Vegetables and herbs are combined with flowers and foliage in ready-to-display vessels

Campbell River Grandmothers to Grandmothers Carol Seeley

The Campbell River Grandmothers to Grandmothers (G2G) are hosting a unique garden experience that will brighten the day, as well as the patios and gardens, of those who attend.

On Saturday May 23 from 11 a.m. to 3 p.m., the Sybil Andrews Cottage in Willow Point is the site for a different kind of plant sale, combined with a sale of garden-themed crafts, and a refreshing, relaxing tea.

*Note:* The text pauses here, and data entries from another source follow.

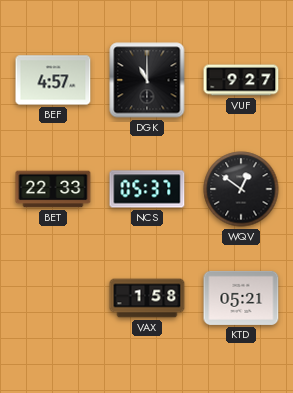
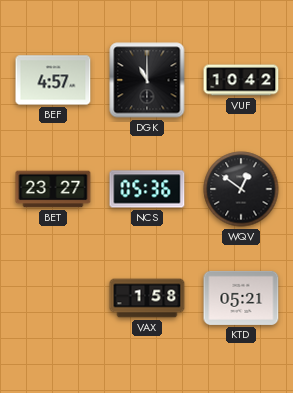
VUF: 9:27 -> 10:42
BET: 22:33 -> 23:27
NCS: 05:37 -> 05:36
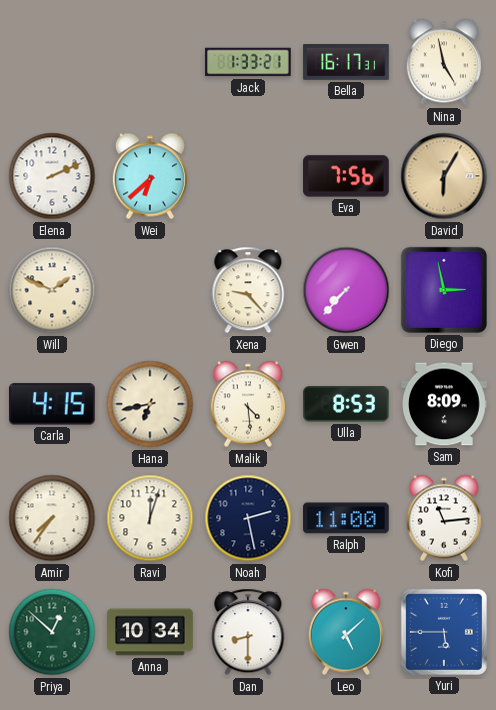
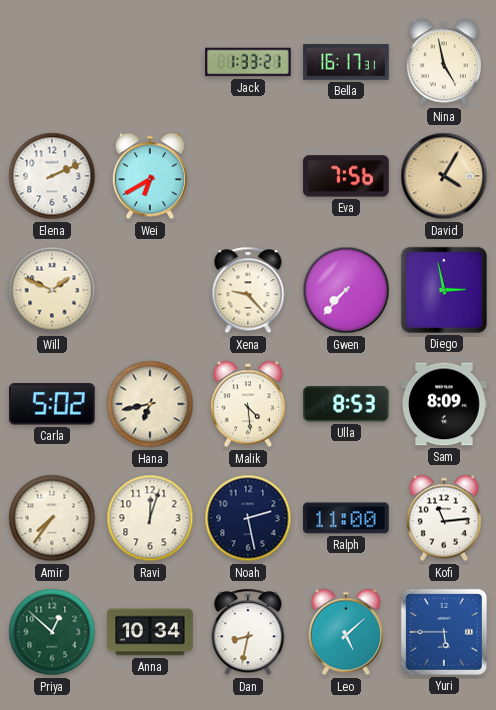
Wei: 6:38 -> 6:40
David: 6:05 -> 4:05
Carla: 4:15 -> 5:02
Dan: 8:30 -> 8:32
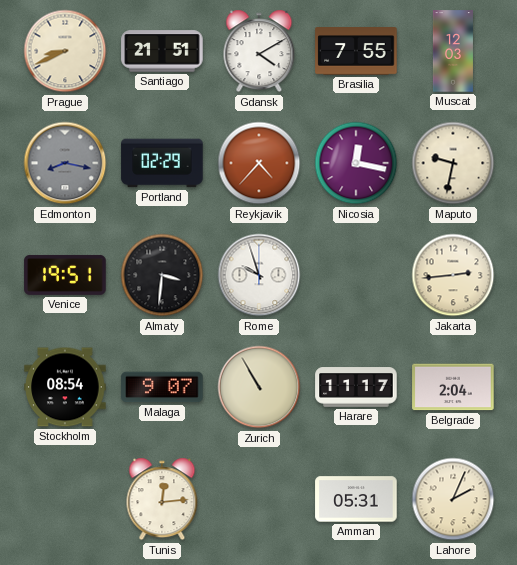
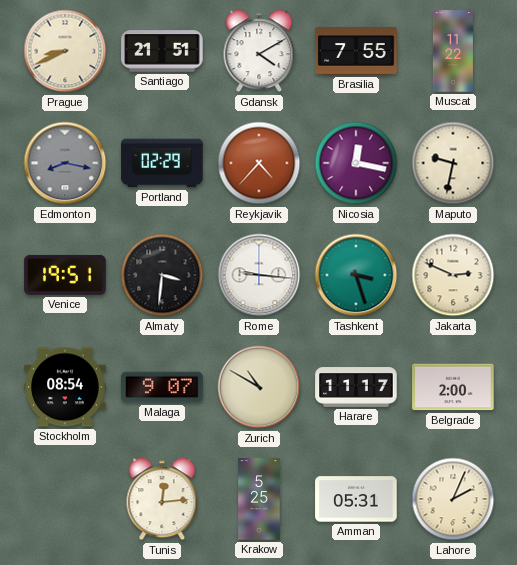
Muscat: 12:03 -> 11:22
Rome: 9:57 -> 9:16
Tashkent: none -> 3:27
Jakarta: 2:44 -> 2:49
Zurich: 10:55 -> 10:50
Belgrade: 2:04 -> 2:00
Krakow: none -> 5:25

Different from most other plant sales, at this event, plants are already nestled into pleasing arrangements in baskets and colourful containers.

Vegetables and herbs are combined with flowers and foliage in ready-to-display vessels.

Varieties from tiny Forget-me-Nots to sturdy Rhododendrons are potted and ready for your yard or patio. (The usual small plastic pots with starter plants are also available for buyers to combine into their own creations.)

These arrangements have been thoughtfully created by knowledgeable local gardeners, Jane Toso, Carol Seeley, Robin Geary and Sally Wilson, all members of the local Grandmothers to Grandmothers group. Other members have created garden-themed crafts including scarves, purses, bags, aprons and microwave bowl potholders for the sale.

Darlene Hawes has coordinated the project.

To refresh shoppers on a busy Saturday,  tea with tasty home-baked treats is being offered in the Cottage garden, for the small price of a donation to the Grandmothers Campaign.

The Grandmothers Campaign  provides funding for grandmothers in Africa raising children orphaned by AIDS.

In the nine years since its inception, this arm of the Stephen Lewis Foundation has contributed over $22 million dollars to social programs and health services.

Of that, the grandmothers groups on Vancouver Island have so far raised $2.2 million, with over $61,00 of that coming from the Campbell River group.

The African grandmothers, whose own children have died of AIDS, have benefited from the support for the many needs of their growing grandchildren, from the basics of food and shelter, to the hope that comes from education and the love of a caring family member.